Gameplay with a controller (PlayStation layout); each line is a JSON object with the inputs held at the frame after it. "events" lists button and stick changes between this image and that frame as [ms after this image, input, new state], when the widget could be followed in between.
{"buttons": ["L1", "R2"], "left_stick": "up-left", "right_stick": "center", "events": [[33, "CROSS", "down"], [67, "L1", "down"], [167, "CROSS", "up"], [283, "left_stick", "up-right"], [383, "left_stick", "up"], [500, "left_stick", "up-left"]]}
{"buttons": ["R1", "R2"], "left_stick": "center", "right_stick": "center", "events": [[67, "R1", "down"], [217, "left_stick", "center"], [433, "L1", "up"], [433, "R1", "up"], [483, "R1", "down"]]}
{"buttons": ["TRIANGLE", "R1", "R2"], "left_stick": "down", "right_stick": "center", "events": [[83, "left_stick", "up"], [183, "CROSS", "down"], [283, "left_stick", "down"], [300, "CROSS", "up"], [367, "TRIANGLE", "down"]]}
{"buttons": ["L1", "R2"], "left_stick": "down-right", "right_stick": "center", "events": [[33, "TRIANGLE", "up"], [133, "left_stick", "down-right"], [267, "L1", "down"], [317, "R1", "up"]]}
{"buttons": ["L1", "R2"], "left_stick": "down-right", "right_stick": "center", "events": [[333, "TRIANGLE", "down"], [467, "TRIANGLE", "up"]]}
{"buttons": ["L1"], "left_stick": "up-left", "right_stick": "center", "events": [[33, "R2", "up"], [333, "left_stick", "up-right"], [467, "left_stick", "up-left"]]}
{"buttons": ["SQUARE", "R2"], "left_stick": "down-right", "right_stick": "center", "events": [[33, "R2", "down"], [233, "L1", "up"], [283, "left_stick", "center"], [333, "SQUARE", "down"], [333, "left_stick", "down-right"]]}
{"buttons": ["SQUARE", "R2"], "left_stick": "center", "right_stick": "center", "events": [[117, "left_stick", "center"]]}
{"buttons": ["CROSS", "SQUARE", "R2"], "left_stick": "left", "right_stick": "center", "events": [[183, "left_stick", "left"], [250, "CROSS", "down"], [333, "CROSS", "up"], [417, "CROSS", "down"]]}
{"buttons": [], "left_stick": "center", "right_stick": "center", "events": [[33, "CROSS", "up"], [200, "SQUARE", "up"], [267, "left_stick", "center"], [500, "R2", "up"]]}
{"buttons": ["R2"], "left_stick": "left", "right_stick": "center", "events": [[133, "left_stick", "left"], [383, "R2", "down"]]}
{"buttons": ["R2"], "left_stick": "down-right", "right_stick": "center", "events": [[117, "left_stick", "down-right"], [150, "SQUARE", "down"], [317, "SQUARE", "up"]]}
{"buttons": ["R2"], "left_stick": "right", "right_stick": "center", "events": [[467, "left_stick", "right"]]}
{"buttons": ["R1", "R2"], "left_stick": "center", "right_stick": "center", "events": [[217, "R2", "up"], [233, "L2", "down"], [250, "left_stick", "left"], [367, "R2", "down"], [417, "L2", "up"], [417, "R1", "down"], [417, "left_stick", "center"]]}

- [TASK INSTRUCTIONS]: Repeat each entry above, matching every line exactly.

- [OUTPUT FOR THIS TASK]:
Gameplay with a controller (PlayStation layout); each line is a JSON object with the inputs held at the frame after it. "events" lists button and stick changes between this image and that frame as [ms after this image, input, new state], when the widget could be followed in between.
{"buttons": ["L1", "R2"], "left_stick": "up-left", "right_stick": "center", "events": [[33, "CROSS", "down"], [67, "L1", "down"], [167, "CROSS", "up"], [283, "left_stick", "up-right"], [383, "left_stick", "up"], [500, "left_stick", "up-left"]]}
{"buttons": ["R1", "R2"], "left_stick": "center", "right_stick": "center", "events": [[67, "R1", "down"], [217, "left_stick", "center"], [433, "L1", "up"], [433, "R1", "up"], [483, "R1", "down"]]}
{"buttons": ["TRIANGLE", "R1", "R2"], "left_stick": "down", "right_stick": "center", "events": [[83, "left_stick", "up"], [183, "CROSS", "down"], [283, "left_stick", "down"], [300, "CROSS", "up"], [367, "TRIANGLE", "down"]]}
{"buttons": ["L1", "R2"], "left_stick": "down-right", "right_stick": "center", "events": [[33, "TRIANGLE", "up"], [133, "left_stick", "down-right"], [267, "L1", "down"], [317, "R1", "up"]]}
{"buttons": ["L1", "R2"], "left_stick": "down-right", "right_stick": "center", "events": [[333, "TRIANGLE", "down"], [467, "TRIANGLE", "up"]]}
{"buttons": ["L1"], "left_stick": "up-left", "right_stick": "center", "events": [[33, "R2", "up"], [333, "left_stick", "up-right"], [467, "left_stick", "up-left"]]}
{"buttons": ["SQUARE", "R2"], "left_stick": "down-right", "right_stick": "center", "events": [[33, "R2", "down"], [233, "L1", "up"], [283, "left_stick", "center"], [333, "SQUARE", "down"], [333, "left_stick", "down-right"]]}
{"buttons": ["SQUARE", "R2"], "left_stick": "center", "right_stick": "center", "events": [[117, "left_stick", "center"]]}
{"buttons": ["CROSS", "SQUARE", "R2"], "left_stick": "left", "right_stick": "center", "events": [[183, "left_stick", "left"], [250, "CROSS", "down"], [333, "CROSS", "up"], [417, "CROSS", "down"]]}
{"buttons": [], "left_stick": "center", "right_stick": "center", "events": [[33, "CROSS", "up"], [200, "SQUARE", "up"], [267, "left_stick", "center"], [500, "R2", "up"]]}
{"buttons": ["R2"], "left_stick": "left", "right_stick": "center", "events": [[133, "left_stick", "left"], [383, "R2", "down"]]}
{"buttons": ["R2"], "left_stick": "down-right", "right_stick": "center", "events": [[117, "left_stick", "down-right"], [150, "SQUARE", "down"], [317, "SQUARE", "up"]]}
{"buttons": ["R2"], "left_stick": "right", "right_stick": "center", "events": [[467, "left_stick", "right"]]}
{"buttons": ["R1", "R2"], "left_stick": "center", "right_stick": "center", "events": [[217, "R2", "up"], [233, "L2", "down"], [250, "left_stick", "left"], [367, "R2", "down"], [417, "L2", "up"], [417, "R1", "down"], [417, "left_stick", "center"]]}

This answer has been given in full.